▶ [DATA SECTION]
** begin **

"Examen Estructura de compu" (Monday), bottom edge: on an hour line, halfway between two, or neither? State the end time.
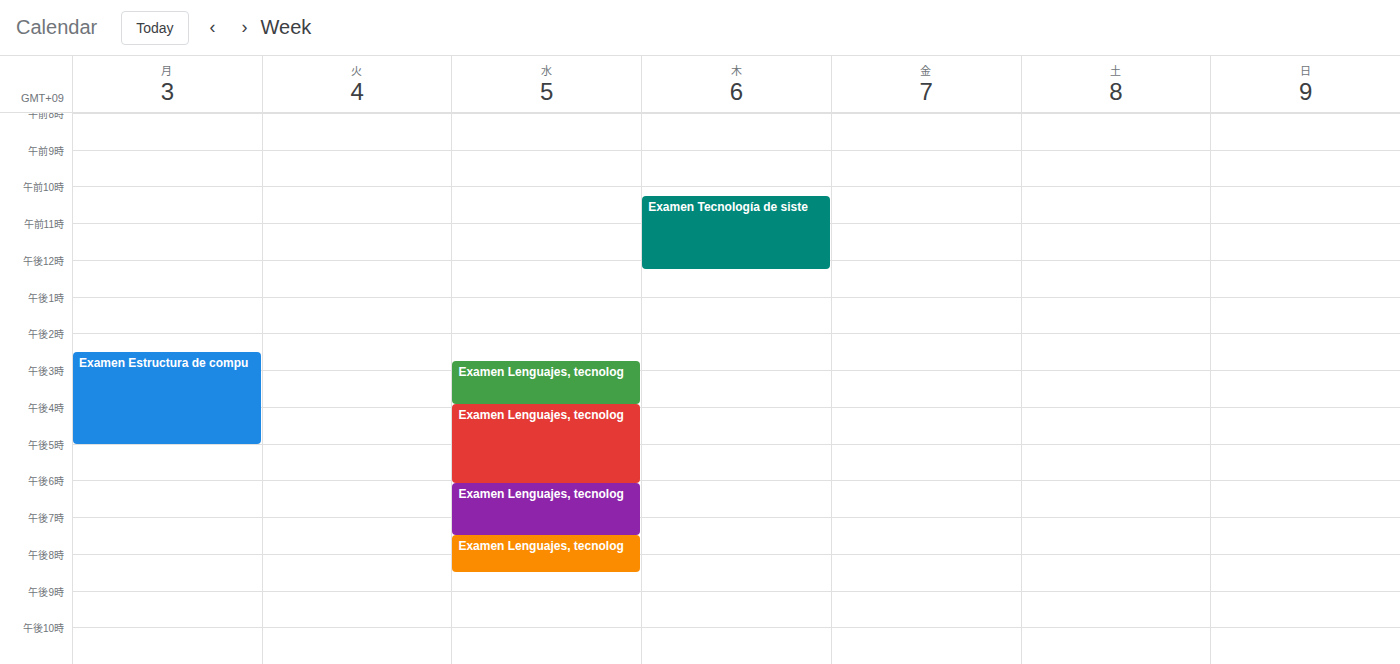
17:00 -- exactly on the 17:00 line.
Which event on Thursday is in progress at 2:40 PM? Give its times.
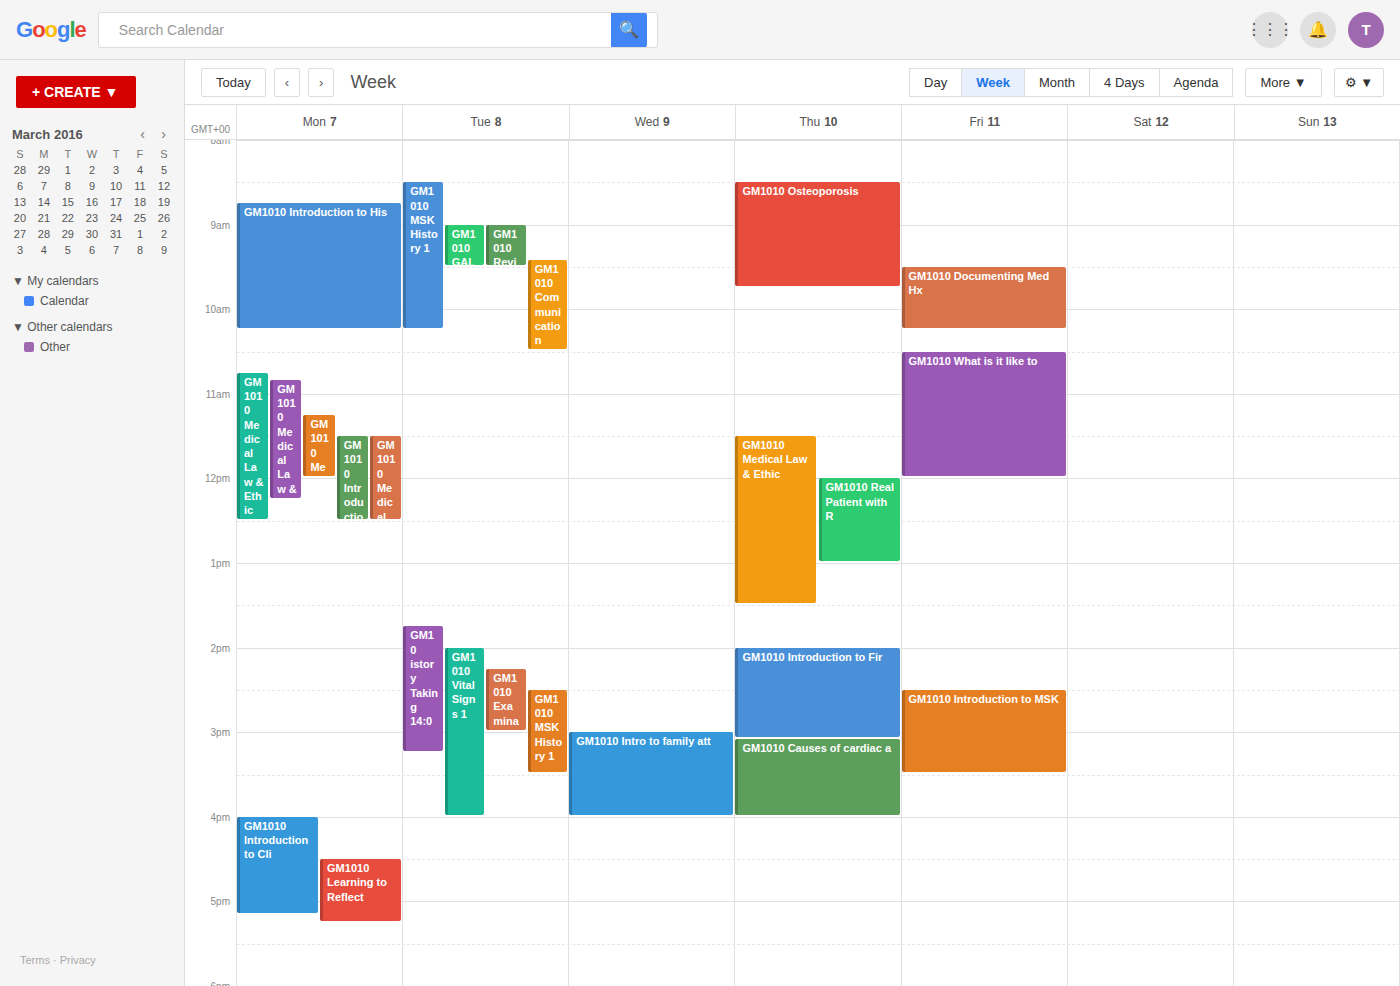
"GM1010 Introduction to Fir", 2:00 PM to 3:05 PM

** end **
** begin **

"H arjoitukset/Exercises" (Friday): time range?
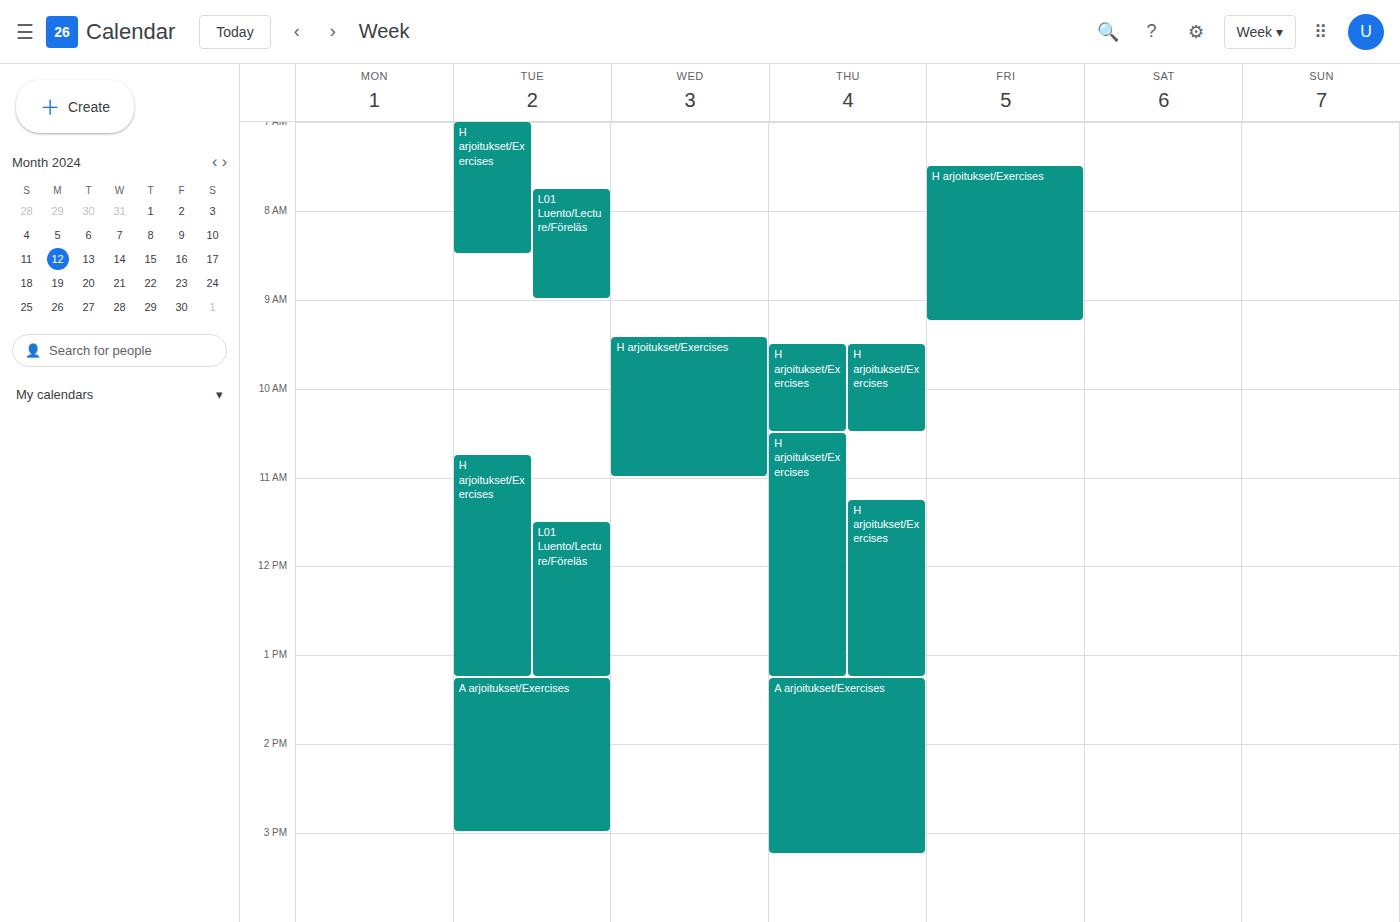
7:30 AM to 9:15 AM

** end **

▶ [DESCRIPTION OF THE TASK] Put the lines starting with the line containing "Which event on" and going on through the line containing "PM to 3:05 PM" into a two-column CSV with the columns text and answer, one row per request, each value in a single quoted field with any line breaks replaced by spaces. Leave out the pictures.

▶ [FINAL ANSWER]
text,answer
"Which event on Thursday is in progress at 2:40 PM? Give its times.","""GM1010 Introduction to Fir"", 2:00 PM to 3:05 PM"